The first of the guns Julius sold, while I was waiting, was to two young men who clearly had suspicious characters. They entered the office, and they whispered that they wanted to buy a gun. The Police Officer, just like he did to me, informed them that there was no pistol, and that only pump action gun was available. They asked how much, and the price was given as GH¢800. The two excused themselves, went out of the room, and two minutes later came back with the money, and the man opened something that looked like a wardrobe, brought out the gun, and handed it over to these two men, and they were gone!

No receipt, no recording of any name, no identification, nothing, just exchange of money and gun!

How could we have sold guns to individuals as though we were selling onions on the market? I was so frightened, that though I was not the one who bought the gun, I became angry and challenged Julius. He drove me out of his office, and threatened to detain me, but I still challenged him, and threatened to report him to any available superior.

Long story short, I later, virtually, forced an identification and passport pictures on Julius, paid him the GH¢800, got my receipt and got my gun, and I left.

So when I heard that the NCSA has announced that civilians who possess guns will now be expected to submit them for marking, as part of reforms to reduce illicit arms trade and gun violence in the country, I thought I should point them to start their exercise right in the offices of the arms and ammunitions department of the various security agencies. That is the deadly route to guns finding their ways into the hands of criminals.

About a year ago, the NCSA was reported to have destroyed 1,300 illegal guns in the country.
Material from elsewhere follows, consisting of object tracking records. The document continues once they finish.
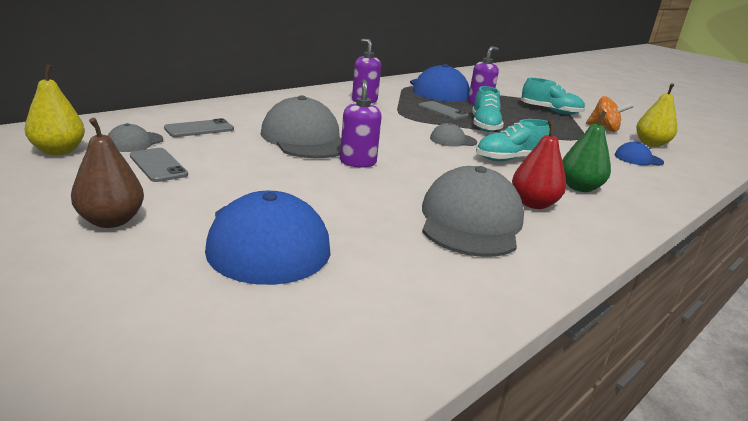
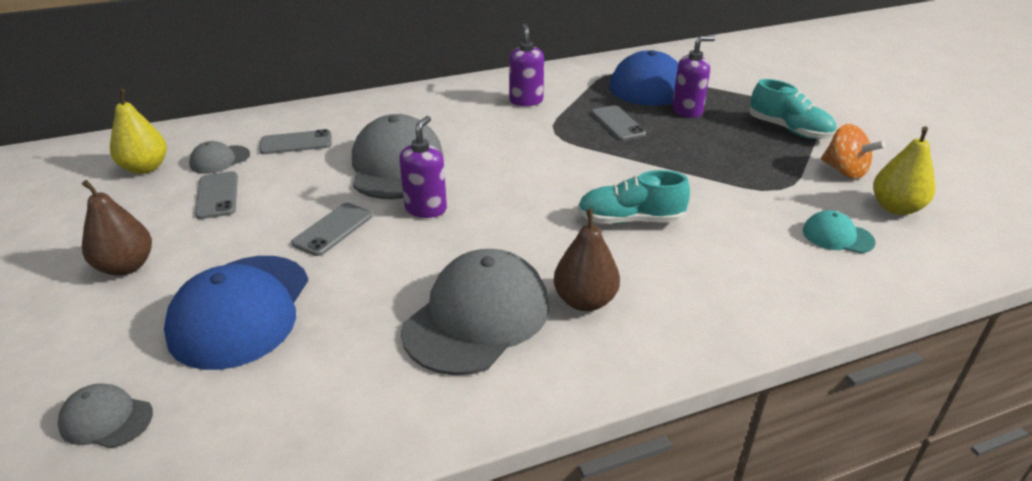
camera: 25 degrees right, 10 degrees up
(294, 179) = (333, 229): none -> grey phone
(453, 140) = (581, 179): grey cap -> grey cap (106, 419)
(484, 126) = (653, 155): turquoise shoe -> none
(533, 204) = (585, 301): red pear -> brown pear
(579, 188) = (680, 281): green pear -> none
(638, 159) = (837, 236): blue cap -> turquoise cap

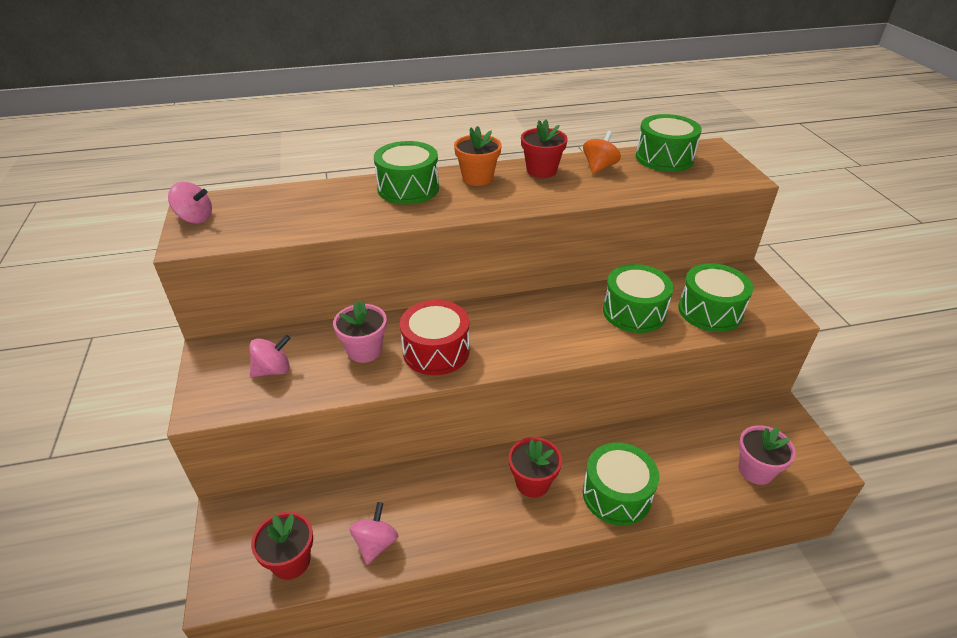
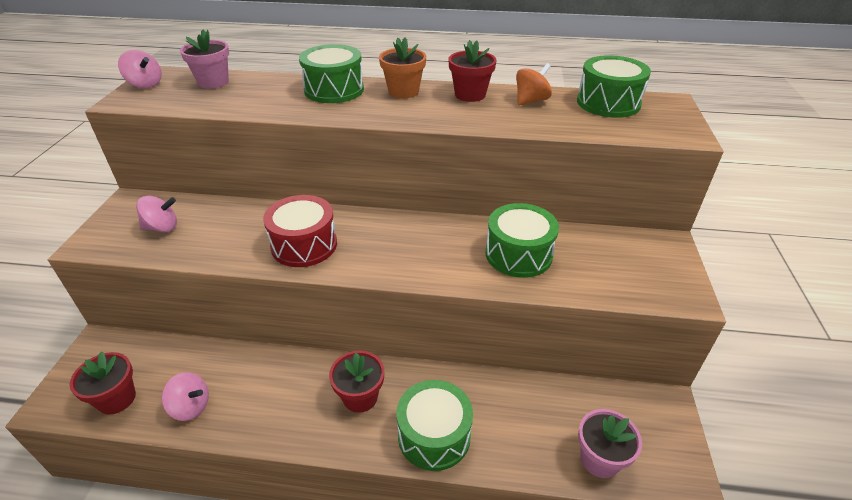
camera: 20 degrees right, 0 degrees up
(364, 350) = (245, 229): pink flower pot -> pink flower pot (213, 82)
(375, 543) = (191, 407): pink spinning top -> pink spinning top turned 75 degrees clockwise
(710, 311) = (602, 272): green drum -> none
The Commission estimates that there are over 2.3 million weapons in civilian hands in Ghana, with only 1.2 million of that number having been registered. Just walk into the offices of Julius and ask him where those 1.1million unregistered guns could be found.

It is believed that the marking of civilian guns will facilitate the identification of weapons when they are used in the commission of crimes and when they get missing, and to be able to trace them to the owners. But if Julius was doing his work well, and making sure that he was documenting every single gun he sold, and making sure that the documentation of all such sales were entered into a simple computer database, we would have had our one foot into addressing armed conflicts and gun control in Ghana.
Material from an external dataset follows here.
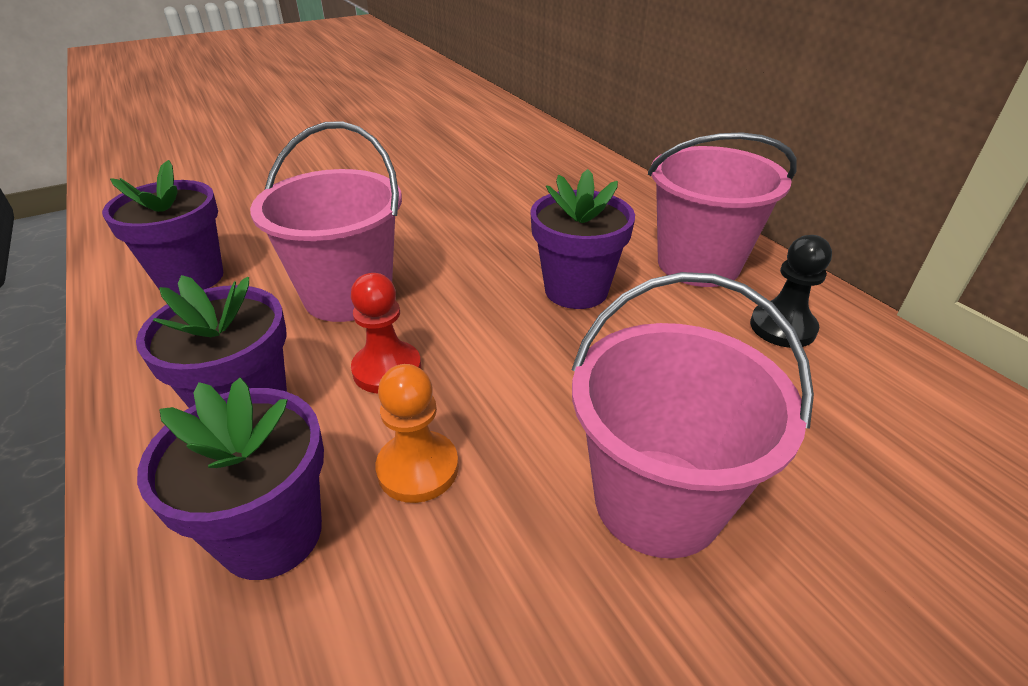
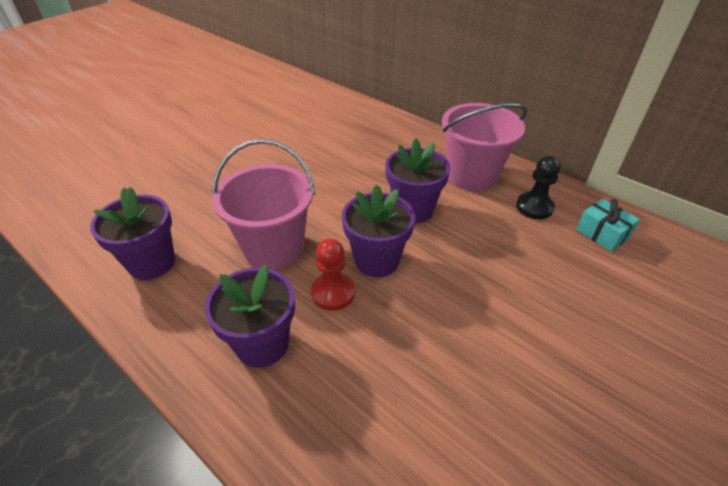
camera: 20 degrees left, 5 degrees up
(271, 534) = (333, 413): purple flower pot -> purple flower pot (377, 260)
(418, 468) = (390, 348): orange pawn -> none
(657, 501) = (522, 327): pink bucket -> none
(892, 394) = (602, 234): none -> turquoise gift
Let us admit, and I have said this once too many times, that we are gradually getting Ghana on rather a dangerous path towards a failed state. We seem to be taking so many practical steps towards establishing governance institutions, but our actions, our greed, our rotten mentality will weaken the very institutions that we continue to create, and it will continue this way until one day, we will not be able to fool ourselves any longer. At that time it will be too late to stem the tide, the poor, the ignored, and the oppressed will have their guns, and all of us who are stealing from them, all of us will suffer, the guns we gave them, they will turn those same guns on us, and death will be the prize we will bear.

Look at it this way; a fellow citizen commits a crime against me, I report him to the police, the police take money in order to write down my statement, and the CID takes money before and after the investigation. The case goes to court, and the judge takes goats and romance in order to free the criminal. The criminal goes back to the police to freely take a gun, point it at you to demand a portion of all the wealth you have acquired, and shoots you dead.

Where do you think I should report the next crime? Don’t you think I would have been wiser if I had rather gone to Julius, to buy a copy of those machine guns he was selling, to protect my own self against the very person who was selling the guns to me? How do you expect me, assuming those who bought those guns were armed robbers, to report to this same police officer, Julius, of my robbery attacks? You see why there is instant justice?